Wayne and Elizabeth Gilham bought a used 43-foot centercockpit sailboat in 1998 as a long-distance cruiser to take their family on a dream voyage to the Bahamas and beyond. Since then, the sailboat has morphed from a boat for four to what the couple considers the perfect retirement boat for two.
“We originally wanted to take a year off and cruise with our teenage son and daughter,” says Wayne Gilham, 62, a yacht broker from Gig Harbor, Wash. “So we needed a real cruising boat with plenty of room for all of us. It was a challenge.”
Yacht broker Ed Morris of Yacht Net in Annapolis, Md., where the Gilhams lived at the time, recommended the Irwin 43, one of Ted Irwin’s many successful designs. The couple looked at a 1985 Irwin 43 Mk II, an updated version of the popular model from the 1970s. “We were looking at 36- and 38-footers, and this seemed so big,” says Gilham. “But it had all the Irwin amenities: lots of storage, a separate shower stall, three sleeping areas and a good separate galley. I didn’t know Irwins at the time but understood it had a reputation as a good sea boat.”
The couple kept looking but kept coming back to the Irwin. “It was in good shape. It hadn’t been sailed very hard over the years, and the engine had only 500 hours on it after 13 years,” he says. The Gilhams bought the boat for around $90,000. The parents used the big aft cabin, with its en-suite head, and the teenagers bunked in the forward cabin and quarter berth bunks, sharing the forward head.
With the cruise completed, the Gilhams decided to put the Irwin up for sale, but it didn’t move.
“There were several other Irwins out there at that time, and it was a down market in general,” says Gilham. So they kept it. “We realized at one point that we had already bought our retirement vessel,” he says.
They moved to Gig Harbor, where Gilham became a yacht broker, and now call the Pacific Northwest their home waters. “We typically spend several weeks going north, as West Coast sailors do,” he says. “We head for the Canadian islands.”
The cruising conditions are a bit different in the Northwest, with a lot of light-air work, says Gilham. “We do the majority of our cruising by motor,” he says. “We went out for five weeks and only had five really good days of sailing. That’s just the way it is in the Pacific Northwest — there’s either no wind or it’s on your nose. Fortunately, the boat motors very well.”

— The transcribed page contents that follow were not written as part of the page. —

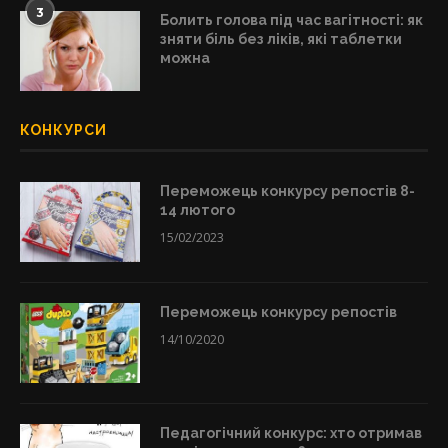
3
Болить голова під час вагітності: як
зняти біль без ліків, які таблетки
можна
КОНКУРСИ
Переможець конкурсу репостів 8-
14 лютого
15/02/2023
Переможець конкурсу репостів
14/10/2020
Педагогічний конкурс: хто отримав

Hakuna Matata still runs on its original 56-hp Perkins 4-154 Series 200 diesel. “In 2,000 hours, it’s been problem- free,” says Gilham. Cruising speed is 7.1 knots at 2,800 rpm, and fuel use is about 1.7 gallons per hour. “As a sea boat, we consider her stiff and quite stable,” says Gilham. “The flared bow rises to the seas, and that helps keep the deck dry. She does hobbyhorse a bit in rough seas, but she never pounds, because of her deep forefoot.”

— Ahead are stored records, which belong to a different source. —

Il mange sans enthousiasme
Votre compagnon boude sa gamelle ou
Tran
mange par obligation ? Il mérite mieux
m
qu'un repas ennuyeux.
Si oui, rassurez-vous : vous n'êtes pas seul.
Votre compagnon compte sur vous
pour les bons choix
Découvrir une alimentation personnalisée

The centerboard is not only helpful in shoal waters, but it helps balance the boat. “You can move the center of lateral resistance fore and aft to counter the center of effort of the sails,” says Gilham. “She seems to take any combination of sails well.” The center cockpit is large and set low, so occupants feel a gentle motion in high seas. The Gilhams mounted a hardtop dodger with a Plexiglas windscreen to protect the cockpit. “It’s virtually invisible and it’s delightful — nice and warm in cold weather,” he says. “Eventually, we’ll enclose the rest of the cockpit with canvas.”
The deck has high bulwarks for a “real sense of safety,” says Gilham. “It has wide side decks, and the shrouds run into the cap rail, so it’s easy to move about.”
So far, the two cruisers have gotten as far north as Desolation Sound, at the north end of British Columbia’s so-called Sunshine Coast. Further destinations beckon. “I have yet to find a boat that gives us the comfort, space, brightness, the solid construction and ease of handling for two people that this boat does,” says Gilham. “We love it. It’s a winner.”
Designed for bluewater cruising, the Irwin 43 Mk II shows a sturdy profile. The tall bow is flared to shed seas, and freeboard is ample. Below the waterline, the deep forefoot is joined to a shallow fin keel, which houses the centerboard. (A deeper keel without the centerboard was available.) Ballast is 7,000 to 8,000 pounds. The spade rudder is skeg-mounted.
On deck, the Irwin 43 Mk II carries a high-aspect cutter rig with twin headstays, giving the boat a variety of sail combinations. There’s also a sloop-rigged version. The large, open foredeck and wide side decks leave plenty of room for sail handling and anchor work. The center cockpit is mounted well abaft the trunk cabin and sits relatively low.
Below, starting at the stern, the aft master cabin is equipped with an adjacent head with a separate shower compartment. Over/under berths are placed to port alongside the cockpit companionway. The saloon has seating to starboard and an L-shaped settee/ dining area to port. The galley down is to starboard beside the companionway. There’s a forward cabin closed off behind the saloon bulkhead, with a V-berth and its own adjacent head and shower.